Texte:
((

Fuguer: faire une fugue, s'enfuir.

Larousse

 

Fuguer comprend sept récits de voyage et deux poèmes. Pierre-Alain Tâche au cours des années 2019 à 2022 a voyagé, ou, pour adopter son langage, fugué en Suisse (Deux heures suffisent à provoquer un total dépaysement), en France et en Italie.

 

Pour ce qui concerne la Suisse, il n'est guère amène envers ceux qui vénèrent encore une Suisse idyllique, qui, à ses yeux, n'existe plus: [Le] principal lien entre les habitants de la Suisse, d'où qu'ils viennent, [...] est de nature institutionnelle, écrit-il.

 

À Berne, dans un café, où il faisait une pause, il se rendit compte que sa présence au monde avait été, singulièrement, plurielle: Aucune sensation, aucune ligne lue, aucune parole, aucune musique ne s'était effacée au détriment d'une autre.

 

Sinon, il privilégie maintenant les destinations qui lui sont déjà connues au risque d'être déçu. D'ailleurs, il n'a jamais voulu ni faire de la consommation touristique, ni, en conséquence, voyager pour se divertir, pour le fun comme on dit de nos jours.

))

Consigne 1:
Recopiez, dans le texte sur Fuguer, le passage qui s'ouvre sur les mots contenant «À Berne, dans» et se ferme sur «de nos jours.».
Consigne 2:
D'après le texte sur Fuguer, pourquoi l'auteur se montre-t-il peu amène envers ceux qui vénèrent encore une Suisse idyllique? Répondez en une à trois phrases.
Consigne 3:
Prolongez le texte sur Fuguer à partir de sa dernière phrase.
Ces lignes proviennent d'une autre source.

Extrait du jeu de données:
((

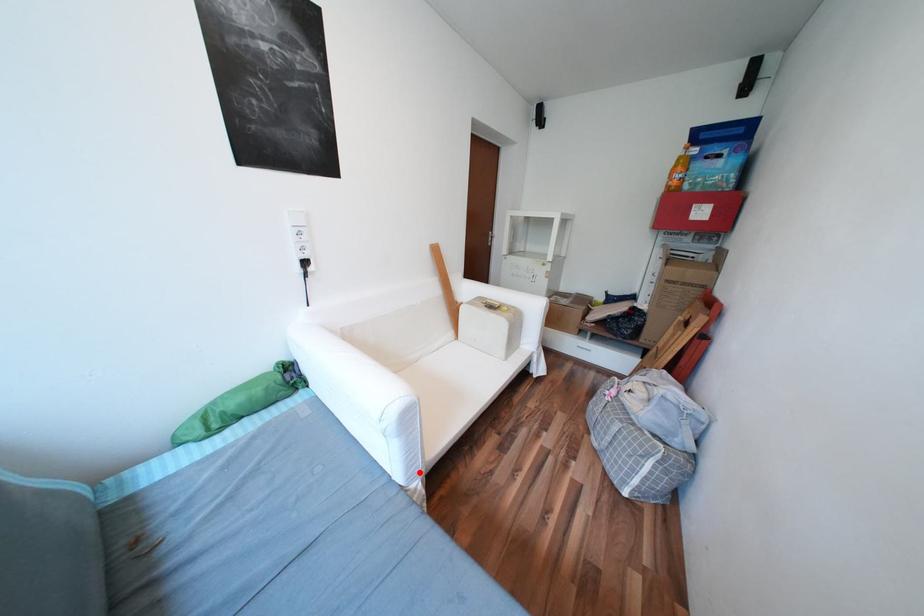
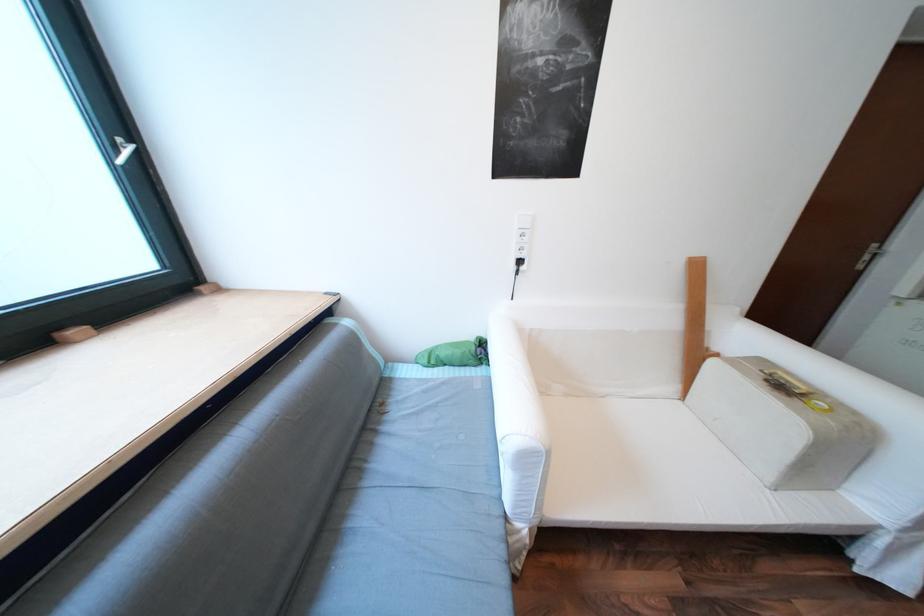
Question: I am providing you with two images of the same scene from different viewpoints. Image1 has a red point marked. In image2, the corresponding 3D location appears at what relative position? Reply with the corresponding letter.

Choices:
 (A) Closer
 (B) Farther

Answer: (B)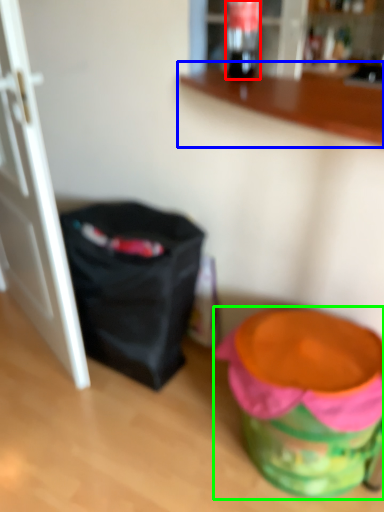
Question: Which object is positioned closest to beverage (highlighted by a red box)? Select from counter (highlighted by a blue box) and potty (highlighted by a green box).

Choices:
 (A) counter
 (B) potty

Answer: (A)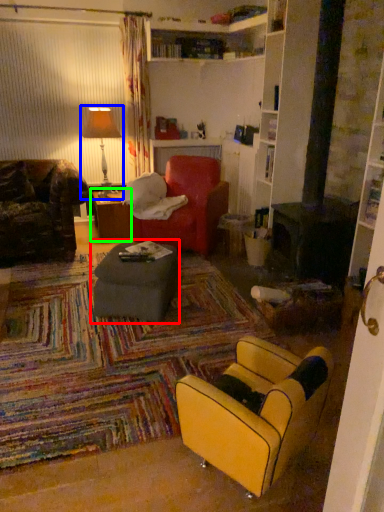
Question: Which is nearer to the table (highlighted by a red box)? table lamp (highlighted by a blue box) or table (highlighted by a green box).

Choices:
 (A) table lamp
 (B) table

Answer: (B)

))

Réponse rédigée 1:
À Berne, dans un café, où il faisait une pause, il se rendit compte que sa présence au monde avait été, singulièrement, plurielle: Aucune sensation, aucune ligne lue, aucune parole, aucune musique ne s'était effacée au détriment d'une autre.

 

Sinon, il privilégie maintenant les destinations qui lui sont déjà connues au risque d'être déçu. D'ailleurs, il n'a jamais voulu ni faire de la consommation touristique, ni, en conséquence, voyager pour se divertir, pour le fun comme on dit de nos jours.

Réponse rédigée 2:
À ses yeux, cette Suisse idyllique n'existe plus. Il estime que le principal lien entre les habitants de la Suisse est de nature institutionnelle.

Réponse rédigée 3:
 

Il éprouve l'absolue nécessité de la quête sans fin d'un accord avec le monde, d'une réconciliation.  Autrement dit, il garde l'espoir d'instants qui puissent impliquer l'entier de [son] être et conférer encore un peu de beauté, de douceur et de sens à la vie.

 

Le touriste d'aujourd'hui prend des photos. Lui en prend également, mais, parce qu'il ne fait pas entièrement confiance à sa mémoire, toutefois, précise-t-il, la froideur du cliché échouera [...] à entamer la vérité singulière de mon poème ou de mon récit:

 

Le déclencheur, en définitive, sert avant tout à assurer la sauvegarde de ce que j'ai vu.

 

Dans son dernier récit - il a toujours été attiré par les édifices de l'architecture romane -, une abbaye toscane canalise son esprit vers l'intériorité. Agnostique, ayant pris place dans une travée située en face du choeur, il y fait une expérience inédite:

 

Le silence a coulé en moi si profondément que je me suis senti comme réconcilié avec moi-même et entièrement relâché quand la concentration de mon attention demeurait extrême.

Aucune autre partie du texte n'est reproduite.